─── SUPPLIED INFORMATION

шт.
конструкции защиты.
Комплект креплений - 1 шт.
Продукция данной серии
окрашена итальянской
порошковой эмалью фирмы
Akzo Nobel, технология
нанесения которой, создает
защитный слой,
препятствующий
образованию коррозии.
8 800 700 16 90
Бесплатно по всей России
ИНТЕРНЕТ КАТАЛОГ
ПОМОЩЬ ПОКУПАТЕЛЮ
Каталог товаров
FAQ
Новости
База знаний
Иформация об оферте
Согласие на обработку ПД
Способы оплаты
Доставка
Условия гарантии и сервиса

──────

WHAT YOU WILL DO =
Rewrite the entries with "Новости" replaced by "Статьи", leaving everything else unchanged.

RESULT OF THIS TASK =
шт.
конструкции защиты.
Комплект креплений - 1 шт.
Продукция данной серии
окрашена итальянской
порошковой эмалью фирмы
Akzo Nobel, технология
нанесения которой, создает
защитный слой,
препятствующий
образованию коррозии.
8 800 700 16 90
Бесплатно по всей России
ИНТЕРНЕТ КАТАЛОГ
ПОМОЩЬ ПОКУПАТЕЛЮ
Каталог товаров
FAQ
Статьи
База знаний
Иформация об оферте
Согласие на обработку ПД
Способы оплаты
Доставка
Условия гарантии и сервиса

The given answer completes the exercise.